## WORK INSTRUCTIONS
Replace "photo" with "image" everywhere from the start of the items down to the line containing "The answer is 2.3V", keeping the rest of those lines unchanged. Leave the pictures out.

*** Opening RECORDED INFORMATION ***

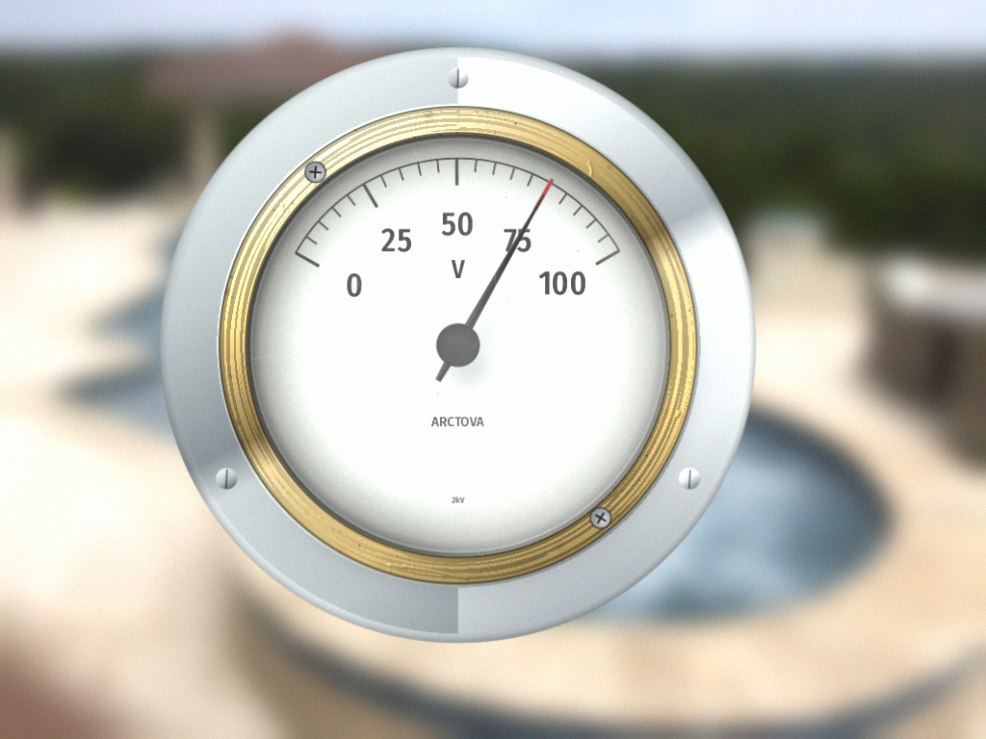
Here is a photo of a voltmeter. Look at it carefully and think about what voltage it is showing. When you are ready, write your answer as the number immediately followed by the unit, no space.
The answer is 75V
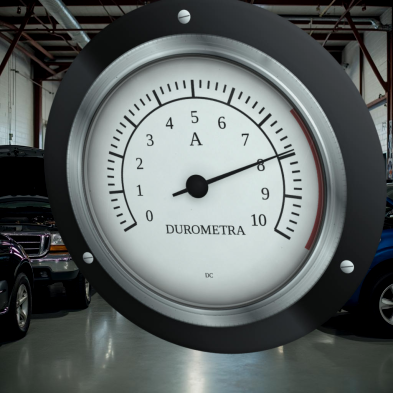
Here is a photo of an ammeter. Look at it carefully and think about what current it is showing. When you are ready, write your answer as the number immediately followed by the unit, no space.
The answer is 7.9A
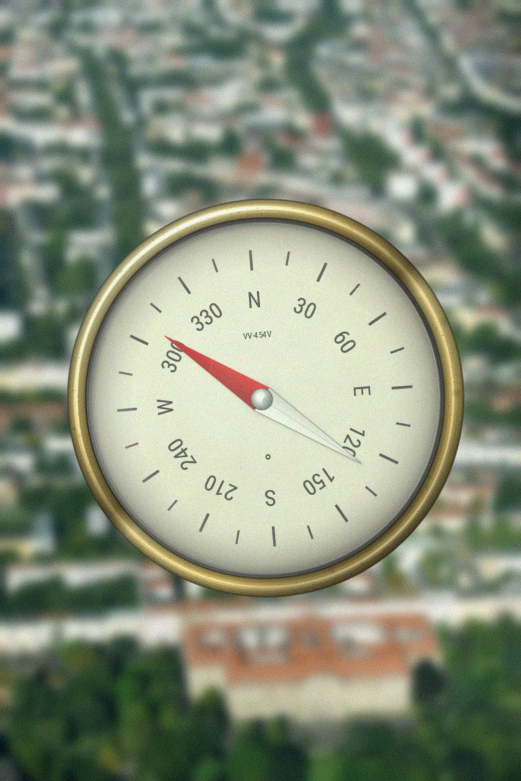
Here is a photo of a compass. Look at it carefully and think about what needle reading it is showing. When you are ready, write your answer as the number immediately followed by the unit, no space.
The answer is 307.5°
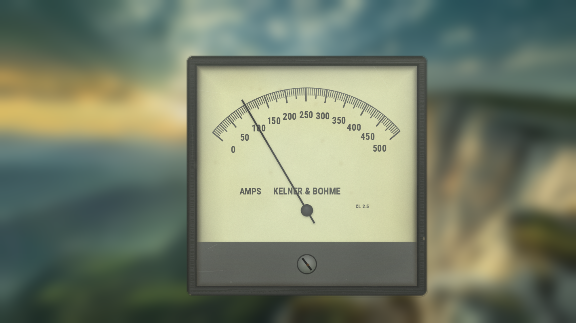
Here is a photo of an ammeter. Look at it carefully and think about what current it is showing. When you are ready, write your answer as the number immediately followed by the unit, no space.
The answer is 100A
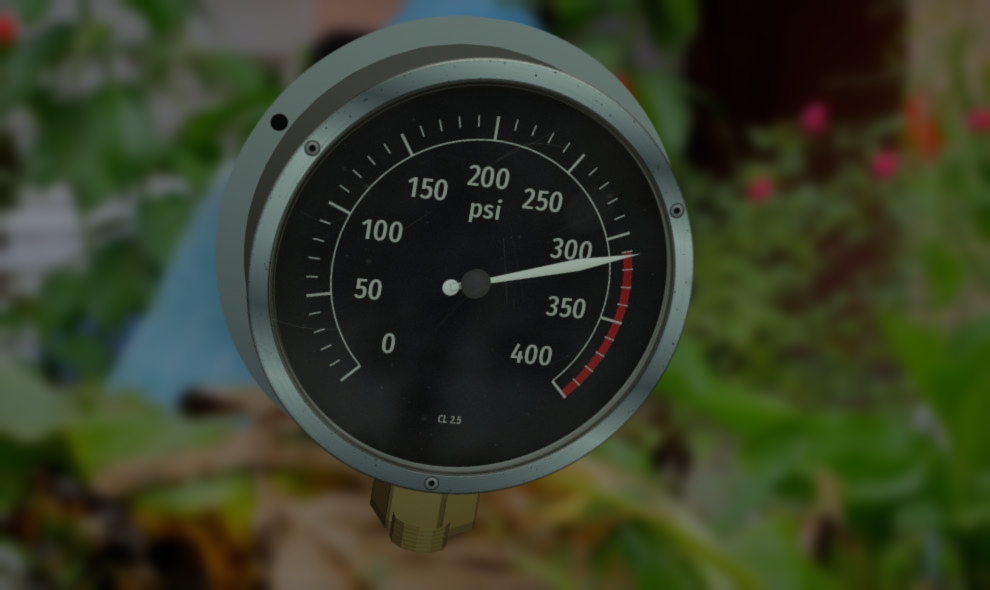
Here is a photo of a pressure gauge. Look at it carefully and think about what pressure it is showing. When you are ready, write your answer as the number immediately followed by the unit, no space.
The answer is 310psi
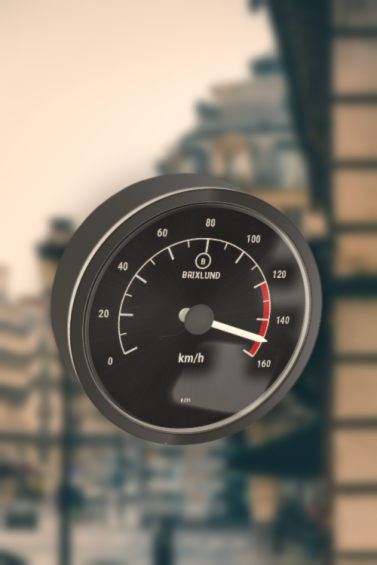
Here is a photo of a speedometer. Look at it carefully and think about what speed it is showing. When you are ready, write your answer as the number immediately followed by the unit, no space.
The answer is 150km/h
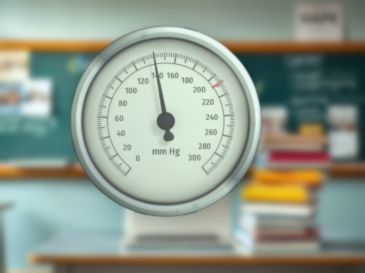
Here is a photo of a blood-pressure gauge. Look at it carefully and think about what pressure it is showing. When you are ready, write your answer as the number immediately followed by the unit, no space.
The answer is 140mmHg
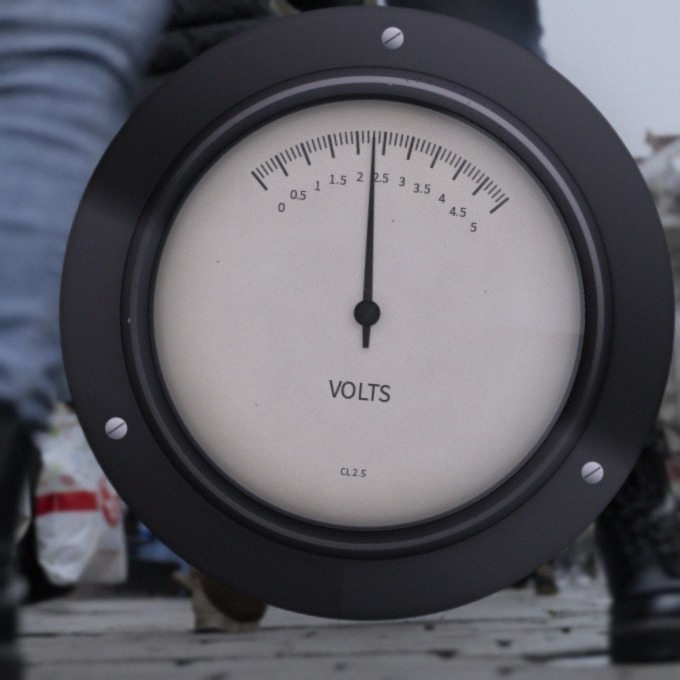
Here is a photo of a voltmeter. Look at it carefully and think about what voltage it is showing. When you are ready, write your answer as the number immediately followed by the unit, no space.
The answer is 2.3V
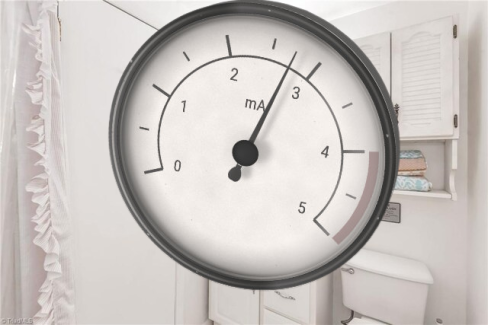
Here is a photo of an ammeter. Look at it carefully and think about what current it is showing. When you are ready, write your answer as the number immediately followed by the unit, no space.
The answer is 2.75mA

*** Closing RECORDED INFORMATION ***

## SOLVED PROBLEM
Here is a image of a voltmeter. Look at it carefully and think about what voltage it is showing. When you are ready, write your answer as the number immediately followed by the unit, no space.
The answer is 75V
Here is a image of an ammeter. Look at it carefully and think about what current it is showing. When you are ready, write your answer as the number immediately followed by the unit, no space.
The answer is 7.9A
Here is a image of a compass. Look at it carefully and think about what needle reading it is showing. When you are ready, write your answer as the number immediately followed by the unit, no space.
The answer is 307.5°
Here is a image of an ammeter. Look at it carefully and think about what current it is showing. When you are ready, write your answer as the number immediately followed by the unit, no space.
The answer is 100A
Here is a image of a pressure gauge. Look at it carefully and think about what pressure it is showing. When you are ready, write your answer as the number immediately followed by the unit, no space.
The answer is 310psi
Here is a image of a speedometer. Look at it carefully and think about what speed it is showing. When you are ready, write your answer as the number immediately followed by the unit, no space.
The answer is 150km/h
Here is a image of a blood-pressure gauge. Look at it carefully and think about what pressure it is showing. When you are ready, write your answer as the number immediately followed by the unit, no space.
The answer is 140mmHg
Here is a image of a voltmeter. Look at it carefully and think about what voltage it is showing. When you are ready, write your answer as the number immediately followed by the unit, no space.
The answer is 2.3V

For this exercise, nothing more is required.